In August 1997, the NSCN (I-M) entered into a ceasefire and after several rounds of talks, signed the Framework Agreement on August 3, 2015 in the presence of incumbent Prime Minister Narendra Modi, who had called, among others, Gowda after the pact was signed.

“We should ensure that the progress made in the last 23 years by successive governments is not forsaken now. There is the Constitution and also the 2015 Framework Agreement, which should help us move towards a solution. I sincerely hope that distrust is put aside, talks continue, and a peace accord is reached at the earliest. The people of the Northeast deserve to live in harmony and witness economic progress,” Gowda said.
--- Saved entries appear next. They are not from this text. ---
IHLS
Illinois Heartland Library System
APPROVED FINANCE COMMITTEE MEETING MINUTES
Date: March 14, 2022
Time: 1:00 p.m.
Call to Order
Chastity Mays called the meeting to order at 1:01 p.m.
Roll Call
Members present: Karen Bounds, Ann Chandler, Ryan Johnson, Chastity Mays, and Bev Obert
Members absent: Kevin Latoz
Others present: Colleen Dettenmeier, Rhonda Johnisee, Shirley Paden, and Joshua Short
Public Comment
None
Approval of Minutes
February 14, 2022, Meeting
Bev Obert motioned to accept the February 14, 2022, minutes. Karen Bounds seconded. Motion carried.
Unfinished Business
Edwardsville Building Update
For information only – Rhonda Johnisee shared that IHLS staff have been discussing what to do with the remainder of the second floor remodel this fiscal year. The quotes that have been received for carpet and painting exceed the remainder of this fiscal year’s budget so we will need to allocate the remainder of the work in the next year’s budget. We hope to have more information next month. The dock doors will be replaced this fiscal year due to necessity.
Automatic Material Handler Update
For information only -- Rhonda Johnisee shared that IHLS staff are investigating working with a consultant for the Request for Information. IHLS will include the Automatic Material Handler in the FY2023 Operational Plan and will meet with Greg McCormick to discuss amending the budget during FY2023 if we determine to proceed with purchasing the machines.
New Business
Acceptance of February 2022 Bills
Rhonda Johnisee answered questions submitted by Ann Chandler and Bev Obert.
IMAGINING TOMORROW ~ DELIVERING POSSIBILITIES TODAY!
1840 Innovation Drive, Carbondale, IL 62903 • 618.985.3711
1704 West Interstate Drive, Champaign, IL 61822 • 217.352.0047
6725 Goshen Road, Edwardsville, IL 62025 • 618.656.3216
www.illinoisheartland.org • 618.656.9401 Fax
His appeal assumes significance because the relationship between the Centre’s interlocutor, R.N. Ravi, also the governor of Nagaland, and the NSCN (I-M) has nose-dived.

The NSCN (I-M) has accused Ravi of manipulating the Framework Agreement in the copy circulated to his “favoured” Naga civil society organisations, including Naga National Political Groups, comprising seven outfits which are part of the talks.
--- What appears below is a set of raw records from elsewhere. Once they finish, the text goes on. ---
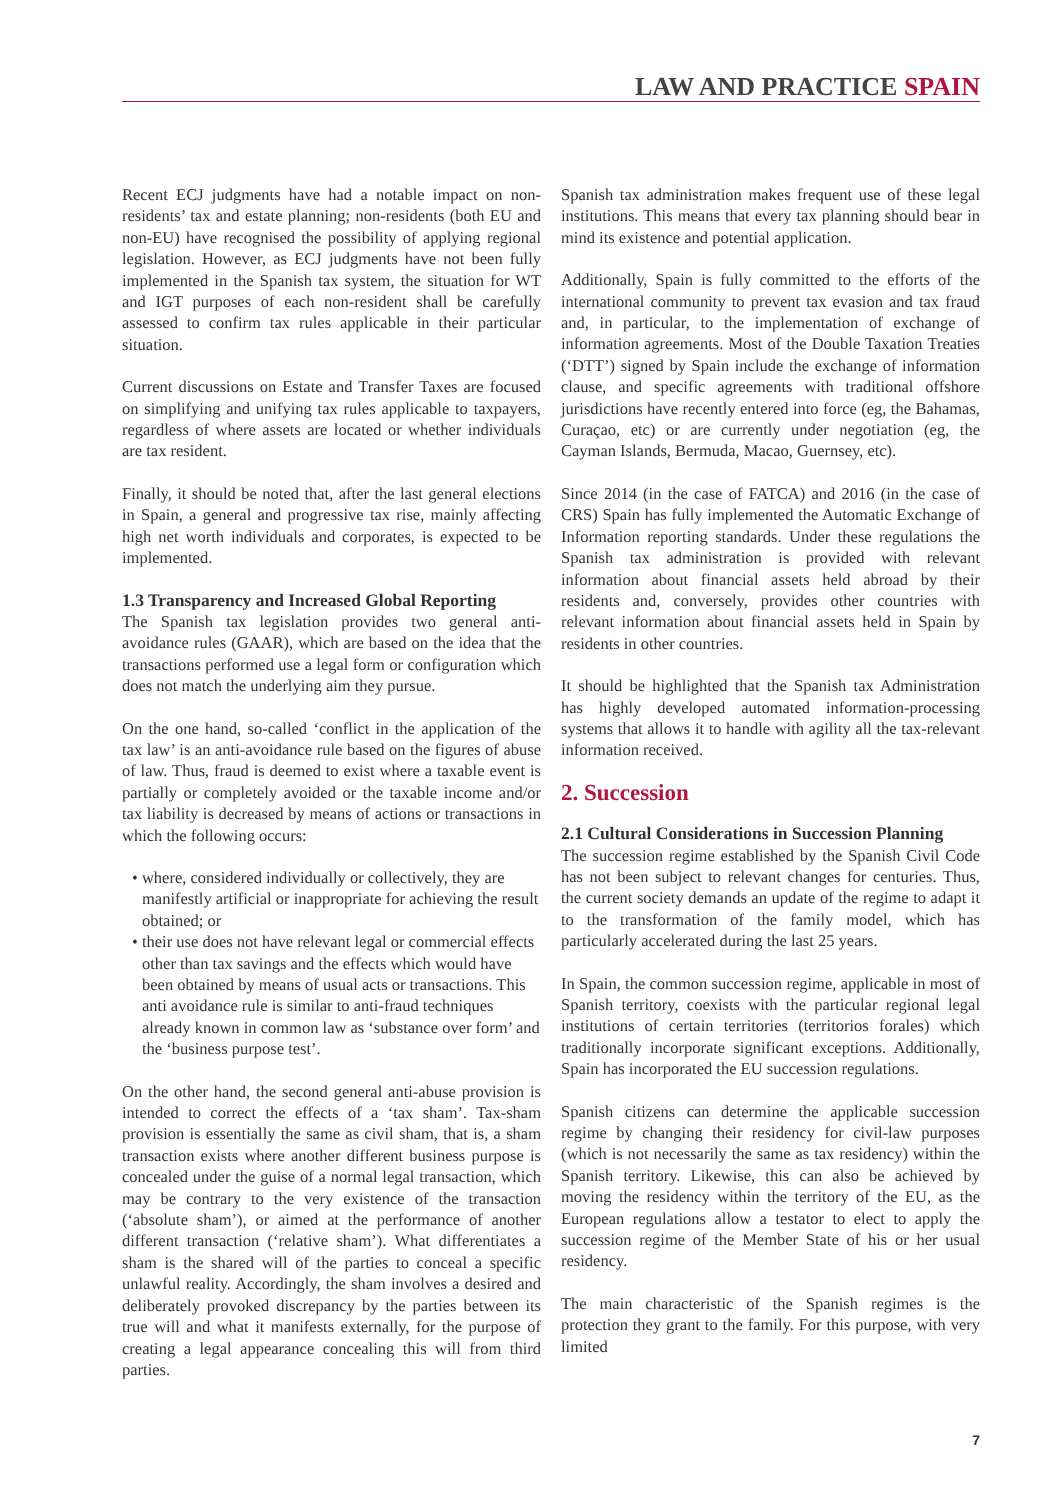LAW AND PRACTICE SPAIN
Recent ECJ judgments have had a notable impact on non-residents’ tax and estate planning; non-residents (both EU and non-EU) have recognised the possibility of applying regional legislation. However, as ECJ judgments have not been fully implemented in the Spanish tax system, the situation for WT and IGT purposes of each non-resident shall be carefully assessed to confirm tax rules applicable in their particular situation.
Current discussions on Estate and Transfer Taxes are focused on simplifying and unifying tax rules applicable to taxpayers, regardless of where assets are located or whether individuals are tax resident.
Finally, it should be noted that, after the last general elections in Spain, a general and progressive tax rise, mainly affecting high net worth individuals and corporates, is expected to be implemented.
1.3 Transparency and Increased Global Reporting
The Spanish tax legislation provides two general anti-avoidance rules (GAAR), which are based on the idea that the transactions performed use a legal form or configuration which does not match the underlying aim they pursue.
On the one hand, so-called ‘conflict in the application of the tax law’ is an anti-avoidance rule based on the figures of abuse of law. Thus, fraud is deemed to exist where a taxable event is partially or completely avoided or the taxable income and/or tax liability is decreased by means of actions or transactions in which the following occurs:
• where, considered individually or collectively, they are manifestly artificial or inappropriate for achieving the result obtained; or
• their use does not have relevant legal or commercial effects other than tax savings and the effects which would have been obtained by means of usual acts or transactions. This anti avoidance rule is similar to anti-fraud techniques already known in common law as ‘substance over form’ and the ‘business purpose test’.
On the other hand, the second general anti-abuse provision is intended to correct the effects of a ‘tax sham’. Tax-sham provision is essentially the same as civil sham, that is, a sham transaction exists where another different business purpose is concealed under the guise of a normal legal transaction, which may be contrary to the very existence of the transaction (‘absolute sham’), or aimed at the performance of another different transaction (‘relative sham’). What differentiates a sham is the shared will of the parties to conceal a specific unlawful reality. Accordingly, the sham involves a desired and deliberately provoked discrepancy by the parties between its true will and what it manifests externally, for the purpose of creating a legal appearance concealing this will from third parties.
Spanish tax administration makes frequent use of these legal institutions. This means that every tax planning should bear in mind its existence and potential application.
Additionally, Spain is fully committed to the efforts of the international community to prevent tax evasion and tax fraud and, in particular, to the implementation of exchange of information agreements. Most of the Double Taxation Treaties (‘DTT’) signed by Spain include the exchange of information clause, and specific agreements with traditional offshore jurisdictions have recently entered into force (eg, the Bahamas, Curaçao, etc) or are currently under negotiation (eg, the Cayman Islands, Bermuda, Macao, Guernsey, etc).
Since 2014 (in the case of FATCA) and 2016 (in the case of CRS) Spain has fully implemented the Automatic Exchange of Information reporting standards. Under these regulations the Spanish tax administration is provided with relevant information about financial assets held abroad by their residents and, conversely, provides other countries with relevant information about financial assets held in Spain by residents in other countries.
It should be highlighted that the Spanish tax Administration has highly developed automated information-processing systems that allows it to handle with agility all the tax-relevant information received.
2. Succession
2.1 Cultural Considerations in Succession Planning
The succession regime established by the Spanish Civil Code has not been subject to relevant changes for centuries. Thus, the current society demands an update of the regime to adapt it to the transformation of the family model, which has particularly accelerated during the last 25 years.
In Spain, the common succession regime, applicable in most of Spanish territory, coexists with the particular regional legal institutions of certain territories (territorios forales) which traditionally incorporate significant exceptions. Additionally, Spain has incorporated the EU succession regulations.
Spanish citizens can determine the applicable succession regime by changing their residency for civil-law purposes (which is not necessarily the same as tax residency) within the Spanish territory. Likewise, this can also be achieved by moving the residency within the territory of the EU, as the European regulations allow a testator to elect to apply the succession regime of the Member State of his or her usual residency.
The main characteristic of the Spanish regimes is the protection they grant to the family. For this purpose, with very limited
7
In a statement on Sunday, the outfit said it was pertinent to point out that the talks are on Naga political issues for all the Nagas and covering all Naga areas. “But surprisingly, Mr Ravi reduces the talk to the state of Nagaland only. This is not only a mockery of the Framework Agreement co-authored by him representing the Prime Minister of India but insult to the Nagas as a whole.”

The NSCN (I-M) on Sunday even went after former chief minister S.C. Jamir for delay in arriving at a solution. “Ravi had got himself a good partner in ex-chief minister of Nagaland and ex-governor S.C. Jamir, who is tooth and nail against Naga solution defending the 16-Point Agreement. Both of them had been surreptitiously working together and they are responsible for holding the NNPGs in the grip and misled the government of India, particularly the Prime Minister,” the NSCN (I-M) said.

The Centre had signed the 16-point agreement in 1960 with the Naga People’s Convention (NPC), sidelining the A.Z. Phizo-led Naga National Council (NNC) which had declared independence on August 14, 1947, that is observed by Naga groups since then. The 16-point pact led to the creation of Nagaland in 1963 but peace continued to elude the Nagas.

Jamir is the only living signatory to the 16-point agreement signed when Jawaharlal Nehru was Prime Minister.

The NSCN (I-M) is still firm on a separate flag and Constitution. The outfit alleged that Ravi has cast a “huge trust deficit” as his role has come to be seen as nothing short of “disowning” the Framework Agreement.

Ravi, in his Independence Day message on Saturday, raised questions about governance and government in Nagaland despite a ceasefire between the government, the NSCN (I-M) and others in place.

“Ironically, relative decline is more obvious during the recent decades. When the security forces and the Naga armed groups agreed to suspend operations against each other paving the way for political settlement, the legitimate expectation of the people of Nagaland was dividends of peace — freedom from fear of guns, better health, better education, better infrastructure, better livelihood opportunities, an atmosphere to dream and an eco-system to pursue their dreams,” Ravi said.